This is a link to an article in risk magazine regarding CCP recovery planning, and specifically loss allocation rules.

The article highlights differing views within the market regarding the extent to which loss-allocation rules within a recovery (but not necessarily a resolution) scenario should be flexible or prescriptive in nature.  The article points to a paper published by the Bank of England in April 2013, which states that loss-allocation rules should provide a full and comprehensive description of the way in which losses would be allocated and be capable of being implemented quickly.

CCP loss-allocation rules play an important part in the recovery of financial market infrastructures, such as CCPs.  However, as the CPSS/IOSCO paper on Recovery and resolution of financial market infrastructures makes clear, they are not one and the same thing.  General recovery planning options must remain flexible in nature so as to allow firms to respond appropriately to financial stress scenarios the exact nature of which are impossible to determine before the event.  Nonetheless, account must be taken of clearing members, given their systemic importance and the need for them to be able to effectively manage their own risks.  As such, it must surely be the case that CCP loss allocation rules applied as part of the recovery process must provide a clear, detailed and transparent description of the way in which clearing members which would be liable for shortfalls at the CCP.

The Road to Non-Bank Resolution

On 6 May 2013, the EU Commission published a roadmap regarding a framework for crisis management and resolution for financial institutions other than banks (i.e. central counterparties, central securities depositories, insurance and reinsurance firms, payment systems, investment funds and certain trading venues).  The roadmap follows the consultation paper published on 5 October 2012, a summary of which is available here.

Rather than adopt a broad framework approach in terms of applicable nonbank institutions and general tools for authorities to intervene, the Commission believes that more specific provisions and tools in relation to each sectors is more appropriate due to the different types of risk to which each sector is exposed and the differing consequences their failure would have.  The Commission makes clear that any regulation will be proportionate in nature and “only entities which are big, interconnected or central enough in the financial system to cause widespread disruption should they fail” are to be subject to the regulation.
=-=-=
▶ _Work request 1_:
Rewrite as a bulleted list the paragraph of the text on CCP recovery that begins "Rather than adopt a broad framework approach," keeping its main facts.
▶ _Work request 2_:
Please answer these questions from the text on CCP recovery:
(a) Which body published a paper in April 2013 on loss-allocation rules?
(b) Which paper makes clear that loss-allocation rules and recovery are not one and the same thing?
(c) On what date did the EU Commission publish its roadmap on non-bank resolution?
▶ _Work request 3_:
Print the passage of the text on CCP recovery starting with "CCP loss-allocation rules" and going on through "at the CCP.".
The lines after this are separate material, unrelated to the text on CCP recovery.

▶ _Data excerpt_:
=-=-=
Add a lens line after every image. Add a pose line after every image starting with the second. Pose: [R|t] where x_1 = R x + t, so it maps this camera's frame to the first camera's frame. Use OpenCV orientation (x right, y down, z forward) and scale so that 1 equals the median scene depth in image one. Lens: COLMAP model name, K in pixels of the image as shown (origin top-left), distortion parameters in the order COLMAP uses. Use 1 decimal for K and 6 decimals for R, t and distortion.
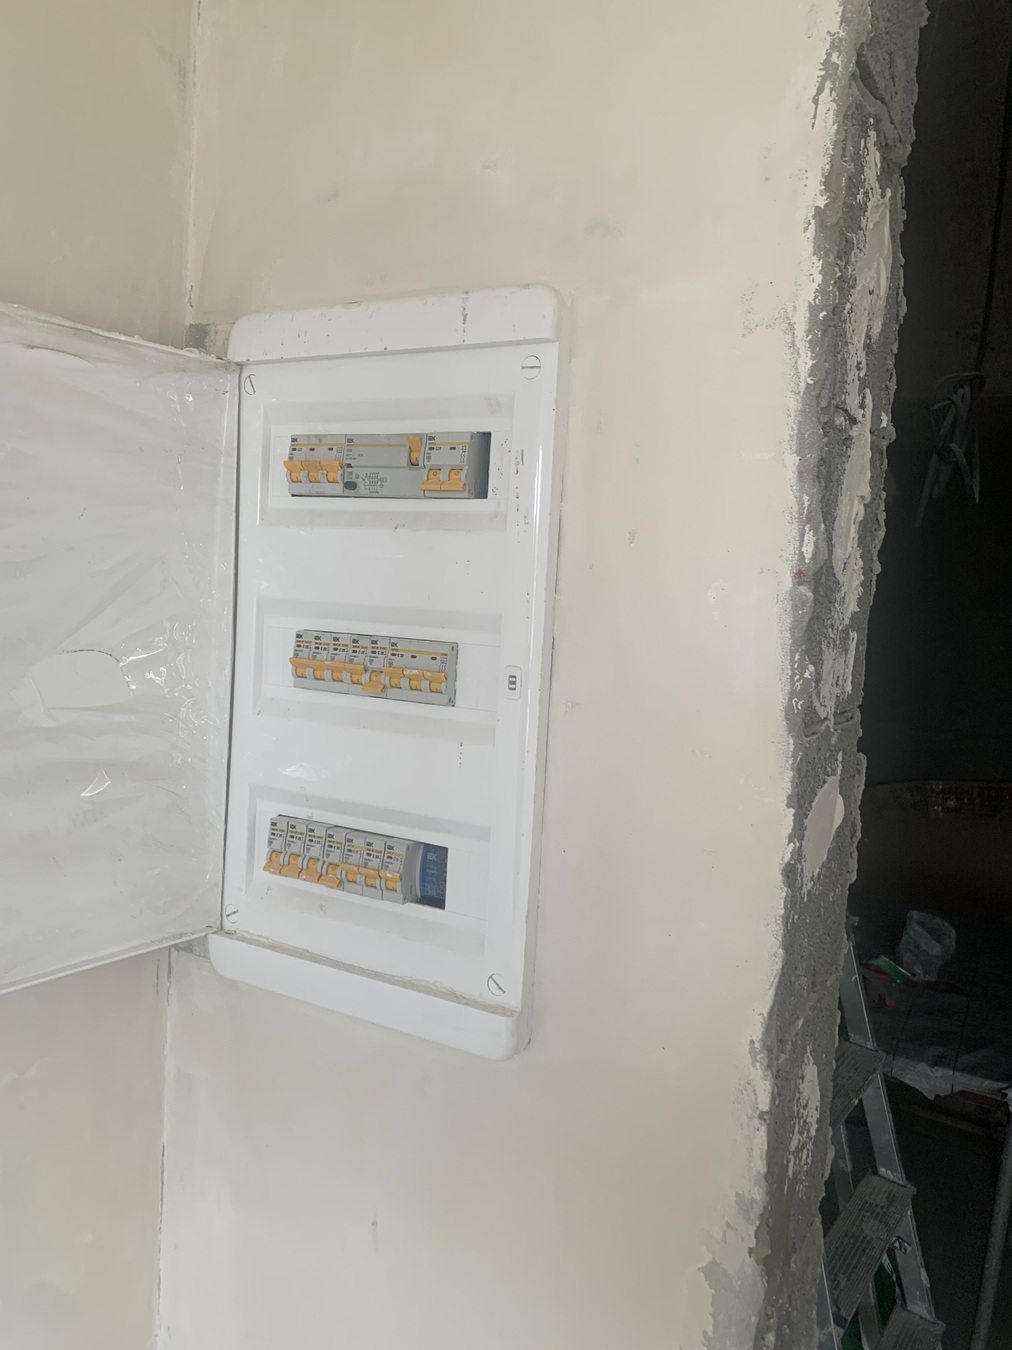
lens RADIAL K [[1028.3, 0, 503.9], [0, 1028.3, 674.5], [0, 0, 1]] dist [0.037261, -0.043493]
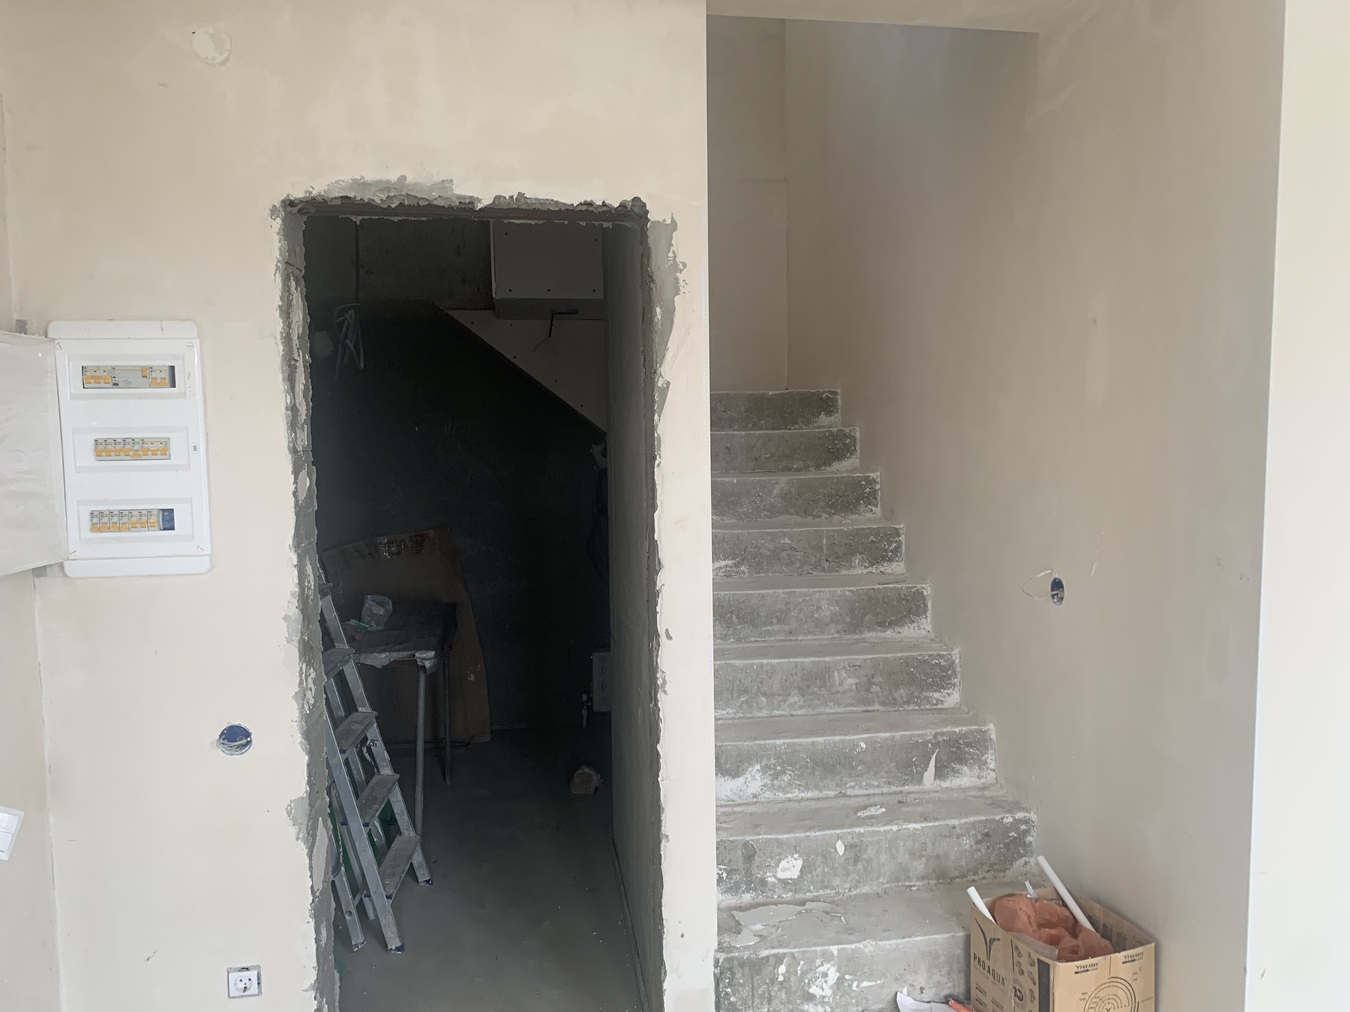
lens RADIAL K [[1028.3, 0, 669.8], [0, 1028.3, 502.8], [0, 0, 1]] dist [0.037261, -0.043493]
pose [[0.794303, -0.110479, 0.597392, -0.688870], [0.110347, 0.993206, 0.036961, 0.201240], [-0.597417, 0.036562, 0.801097, -2.184969]]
=-=-=
▶ _Answer section 1_:
- The Commission prefers more specific provisions and tools for each sector to a broad framework covering all applicable non-bank institutions with general tools for authorities to intervene.
- It takes this view because each sector is exposed to different types of risk and their failure would have differing consequences.
- Any regulation will be proportionate in nature.
- Only entities "big, interconnected or central enough in the financial system to cause widespread disruption should they fail" are to be subject to the regulation.

▶ _Answer section 2_:
(a) The Bank of England.
(b) The CPSS/IOSCO paper on Recovery and resolution of financial market infrastructures.
(c) 6 May 2013.

▶ _Answer section 3_:
CCP loss-allocation rules play an important part in the recovery of financial market infrastructures, such as CCPs.  However, as the CPSS/IOSCO paper on Recovery and resolution of financial market infrastructures makes clear, they are not one and the same thing.  General recovery planning options must remain flexible in nature so as to allow firms to respond appropriately to financial stress scenarios the exact nature of which are impossible to determine before the event.  Nonetheless, account must be taken of clearing members, given their systemic importance and the need for them to be able to effectively manage their own risks.  As such, it must surely be the case that CCP loss allocation rules applied as part of the recovery process must provide a clear, detailed and transparent description of the way in which clearing members which would be liable for shortfalls at the CCP.